(Data records)
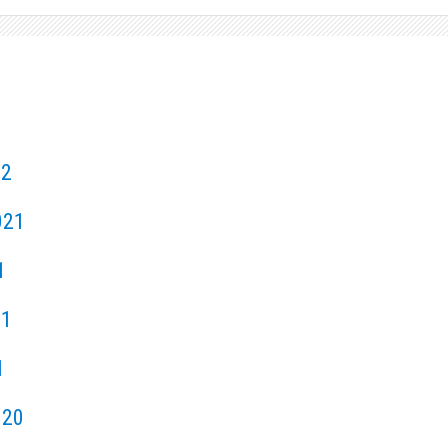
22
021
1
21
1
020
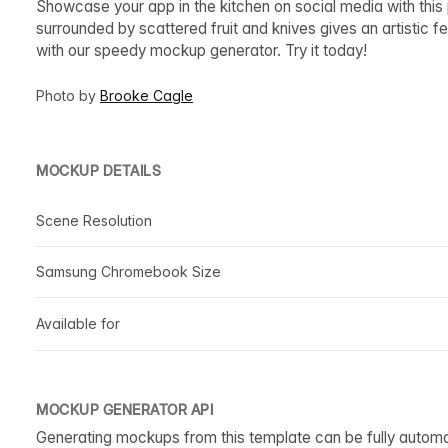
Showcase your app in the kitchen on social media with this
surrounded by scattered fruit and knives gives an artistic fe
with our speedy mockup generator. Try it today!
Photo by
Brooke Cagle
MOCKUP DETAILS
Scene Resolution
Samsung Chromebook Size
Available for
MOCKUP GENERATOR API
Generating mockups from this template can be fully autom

▶ [DESCRIPTION OF THE TASK] Please transcribe every line of text in the entries above, keeping each line exactly as it reads and leaving the pictures out.

▶ [RESULT FOR THIS EXERCISE]
22
021
1
21
1
020
Showcase your app in the kitchen on social media with this
surrounded by scattered fruit and knives gives an artistic fe
with our speedy mockup generator. Try it today!
Photo by
Brooke Cagle
MOCKUP DETAILS
Scene Resolution
Samsung Chromebook Size
Available for
MOCKUP GENERATOR API
Generating mockups from this template can be fully autom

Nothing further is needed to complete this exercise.